On voit bien que l’intérêt n’est pas de trouver le coupable mais de comprendre ce qui s’opère sur la ville. Soneri et le juge sentent bien ce changement arriver, comme s’il était annoncé par la chappe de plomb qui étouffe la ville et qui finira tôt ou tard par faire éclater un orage qui lavera la ville de la chaleur. Comme cette affaire balaiera les équilibres existant : la pègre est amenée à changer de visage et l’usurier, symbole du monde qui va devoir disparaitre et laisser la place à de nouvelles méthodes, à de nouveau visages, est appelé à perdre ses prérogatives et ses territoires.

Il y a ensuite la résignation qui sous-tend toutes les tentatives de révolte qui agitent la ville.
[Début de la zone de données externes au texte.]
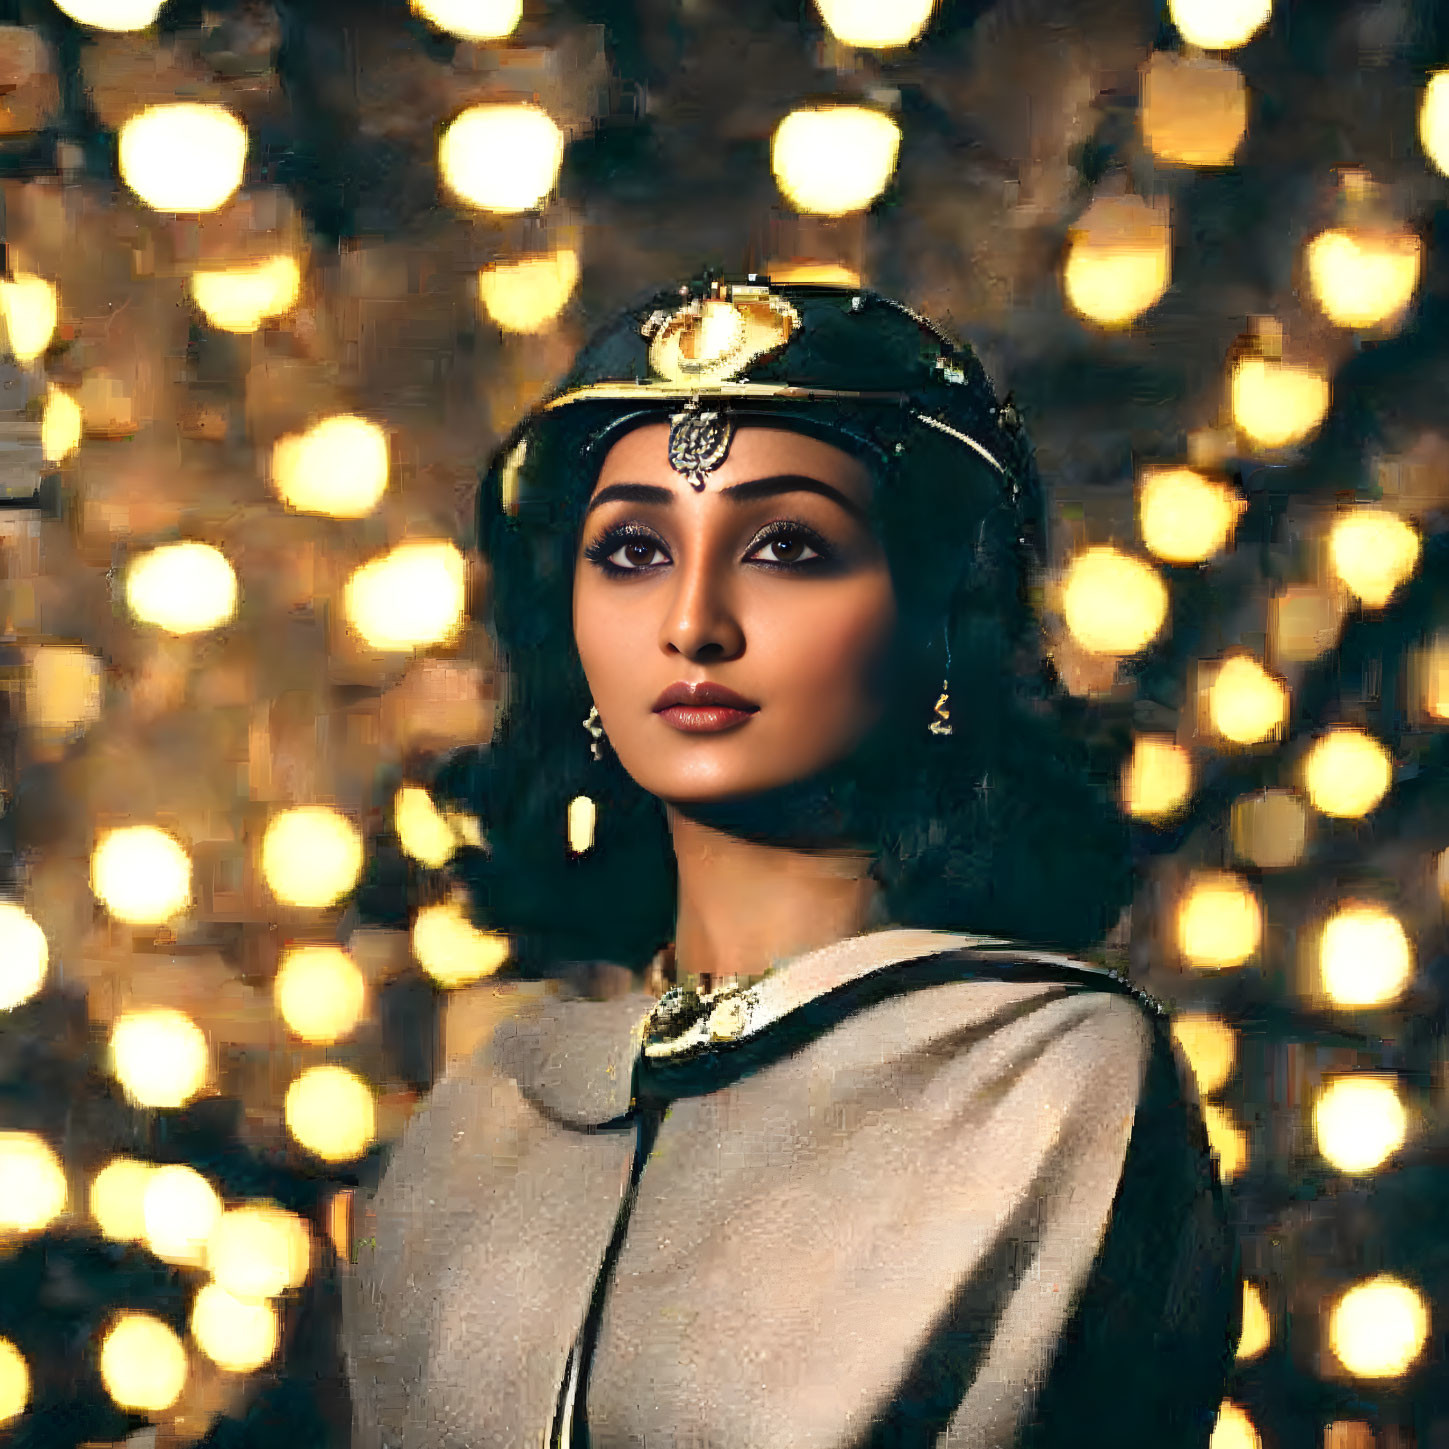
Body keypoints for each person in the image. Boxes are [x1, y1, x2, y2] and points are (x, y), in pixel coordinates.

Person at [337, 273, 1241, 1448]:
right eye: (631, 551)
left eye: (786, 544)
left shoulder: (1044, 1077)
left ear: (939, 625)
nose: (694, 621)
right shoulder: (487, 1120)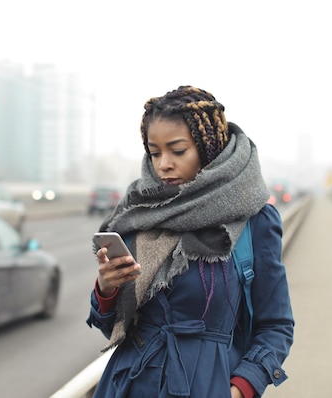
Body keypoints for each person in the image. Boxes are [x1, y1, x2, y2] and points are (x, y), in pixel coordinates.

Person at [86, 85, 294, 398]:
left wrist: (241, 388)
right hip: (127, 386)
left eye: (177, 151)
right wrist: (107, 289)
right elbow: (113, 328)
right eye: (155, 153)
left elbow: (276, 325)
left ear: (208, 148)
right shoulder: (139, 212)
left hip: (207, 386)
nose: (163, 164)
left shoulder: (253, 220)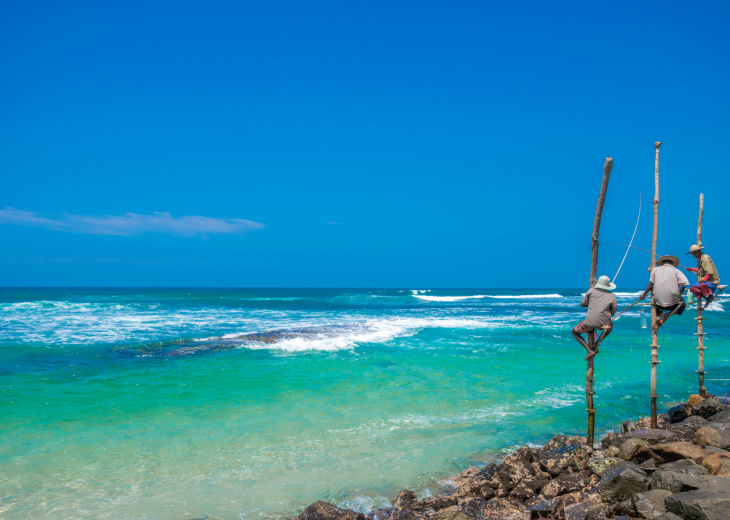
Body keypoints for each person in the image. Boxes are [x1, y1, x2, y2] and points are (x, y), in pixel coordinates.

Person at [639, 255, 689, 331]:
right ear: (672, 263)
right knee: (681, 305)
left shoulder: (655, 270)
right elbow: (684, 284)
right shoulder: (677, 271)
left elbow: (651, 285)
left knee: (657, 307)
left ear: (662, 263)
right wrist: (679, 294)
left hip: (658, 300)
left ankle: (657, 317)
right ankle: (662, 320)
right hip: (672, 301)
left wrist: (644, 294)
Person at [572, 275, 617, 360]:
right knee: (610, 326)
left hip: (589, 324)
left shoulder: (591, 291)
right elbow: (613, 312)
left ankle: (589, 351)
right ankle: (596, 344)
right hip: (604, 324)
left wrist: (593, 304)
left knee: (574, 332)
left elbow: (582, 304)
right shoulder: (612, 296)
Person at [683, 244, 721, 309]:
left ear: (698, 252)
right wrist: (691, 269)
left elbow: (710, 272)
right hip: (706, 281)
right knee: (692, 287)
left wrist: (704, 279)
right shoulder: (700, 259)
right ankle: (706, 298)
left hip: (712, 281)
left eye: (693, 254)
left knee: (702, 285)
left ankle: (710, 296)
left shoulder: (705, 258)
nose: (693, 256)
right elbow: (701, 270)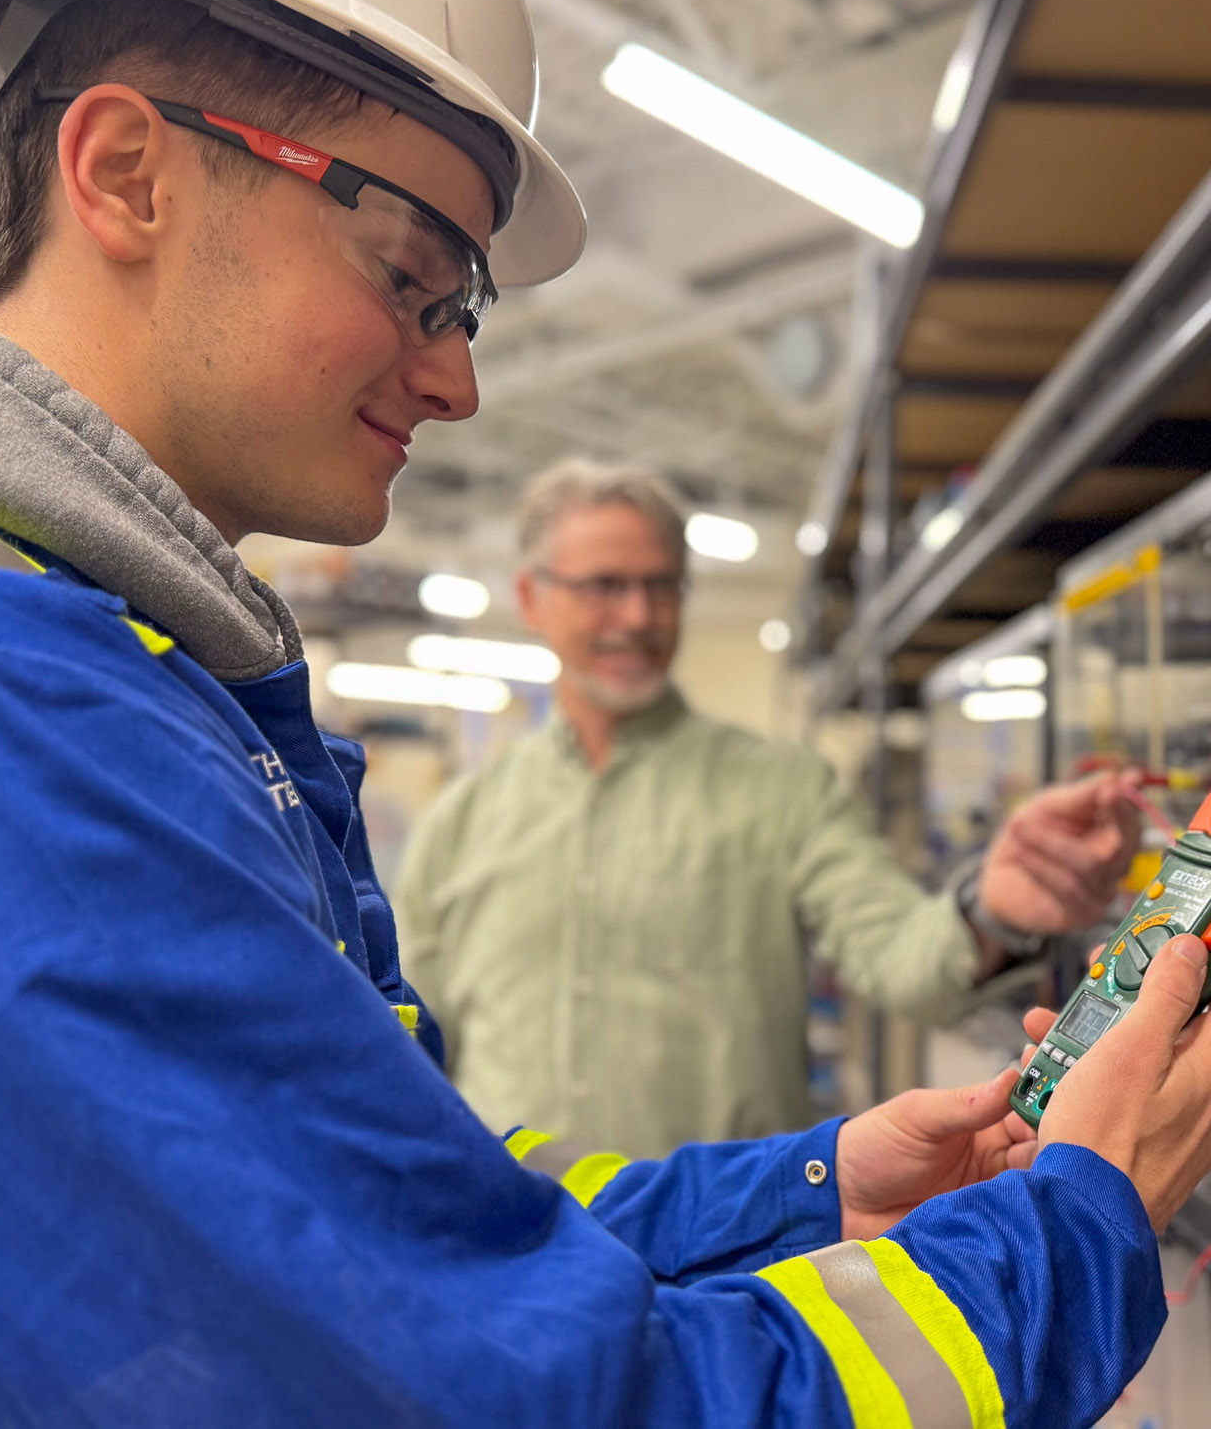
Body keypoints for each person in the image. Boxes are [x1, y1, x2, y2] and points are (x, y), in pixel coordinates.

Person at [0, 0, 1211, 1422]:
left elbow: (391, 1215)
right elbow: (527, 1391)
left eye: (466, 310)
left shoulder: (98, 689)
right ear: (127, 172)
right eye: (414, 279)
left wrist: (812, 1185)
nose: (458, 381)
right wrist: (1076, 1219)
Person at [397, 458, 1146, 1155]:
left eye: (663, 587)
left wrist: (991, 909)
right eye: (604, 586)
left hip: (724, 1248)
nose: (639, 616)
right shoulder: (460, 824)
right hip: (514, 1248)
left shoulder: (784, 788)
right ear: (532, 598)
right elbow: (409, 1050)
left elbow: (898, 960)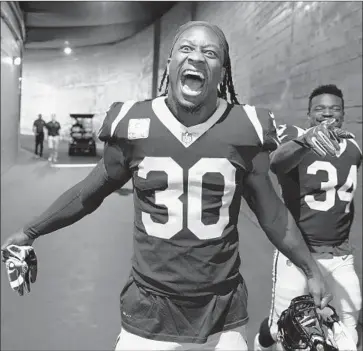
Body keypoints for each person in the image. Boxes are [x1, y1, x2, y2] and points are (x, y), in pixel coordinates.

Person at [2, 22, 333, 351]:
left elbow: (272, 213)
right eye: (186, 49)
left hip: (222, 315)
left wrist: (311, 269)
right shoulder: (131, 123)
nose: (197, 58)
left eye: (210, 53)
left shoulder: (246, 127)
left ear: (222, 71)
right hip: (148, 312)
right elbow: (89, 191)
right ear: (170, 63)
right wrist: (30, 231)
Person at [254, 84, 362, 351]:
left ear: (343, 114)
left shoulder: (354, 148)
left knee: (349, 324)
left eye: (334, 109)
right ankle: (263, 339)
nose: (328, 114)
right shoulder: (298, 139)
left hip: (340, 256)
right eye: (320, 109)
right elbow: (276, 162)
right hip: (298, 255)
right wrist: (305, 140)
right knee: (288, 330)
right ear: (309, 114)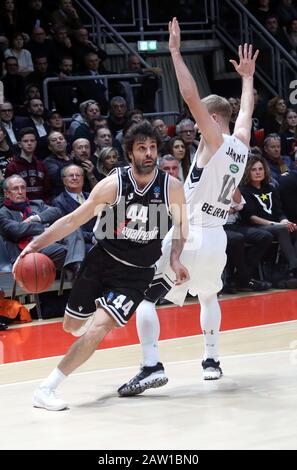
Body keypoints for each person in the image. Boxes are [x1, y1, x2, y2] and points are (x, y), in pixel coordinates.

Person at [117, 19, 258, 397]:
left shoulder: (216, 140)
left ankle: (150, 365)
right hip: (217, 239)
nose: (195, 132)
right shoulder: (242, 144)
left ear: (213, 122)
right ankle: (211, 359)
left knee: (145, 296)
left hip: (191, 234)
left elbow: (190, 96)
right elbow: (245, 113)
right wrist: (247, 79)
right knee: (209, 296)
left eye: (199, 126)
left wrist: (175, 52)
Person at [16, 120, 189, 411]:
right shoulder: (114, 184)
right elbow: (73, 221)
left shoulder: (172, 188)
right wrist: (35, 244)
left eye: (152, 147)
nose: (148, 153)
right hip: (102, 261)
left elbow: (183, 226)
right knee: (72, 326)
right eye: (141, 148)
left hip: (136, 275)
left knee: (98, 329)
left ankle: (46, 390)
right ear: (130, 153)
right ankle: (92, 314)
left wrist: (174, 258)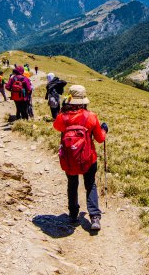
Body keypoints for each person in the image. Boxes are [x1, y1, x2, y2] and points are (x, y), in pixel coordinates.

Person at [53, 85, 108, 230]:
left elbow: (57, 127)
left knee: (72, 183)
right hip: (88, 158)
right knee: (90, 184)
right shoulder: (91, 117)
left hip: (69, 159)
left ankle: (72, 214)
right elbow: (100, 138)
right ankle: (95, 217)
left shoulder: (62, 117)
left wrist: (63, 110)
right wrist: (104, 129)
Elles devraient accompagner la mutation mais elles sont toutes vaines. En arrière-plan de l’histoire principale, la ville est agitée de soubresauts revendicatifs ouvriers et de la révolte de la jeunesse. Mais ils sont tous voués à l’échec comme pour mieux montrer la fin d’une certaine forme de lutte contre le système.

La moiteur qui stagne au-dessus de Parme fonctionne comme un couvercle sur une cocotte : elle étouffe les êtres, les velléités, les révoltes et opère comme un voile oppressant sur ceux qui représentent l’ancien système, qu’il soit du côté de la loi ou de l’autre côté. Soneri et Galluzo, l’usurier, sont deux faces d’une même pièce qui est amenée à ne plus avoir cours. Galluzo le résume dans cette phrase : « l’argent est la nouvelle idole unique et totalitaire. Il ne nous reste plus que deux possibilités : soit en profiter, soit tenter de s’y opposer. Moi, j’ai choisi la première et vous, la seconde. Le seul point sur lequel on se retrouve, c’est le mépris qu’on peut ressentir pour ce monde-là ». Pour autant, ce monde-là verra bien son avènement : Galluzo disparaîtra, Soneri résoudra son affaire (avant tout pour que le lecteur ne soit pas frustré) mais n’arrêtera personne et surtout pas le train du changement en marche et, symbole des symboles, le vieil accordéoniste à qui on a volé son instrument ne le récupérera pas et ne trouvera, dans le nouvel instrument qui lui est offert, aucun nouveau repère…

Ces mains vides sont celles des êtres impuissants face aux mutations extrêmes d’une ville résignée, pataude, étouffée, celles des innocents sacrifiés sur l’hôtel de la modernité.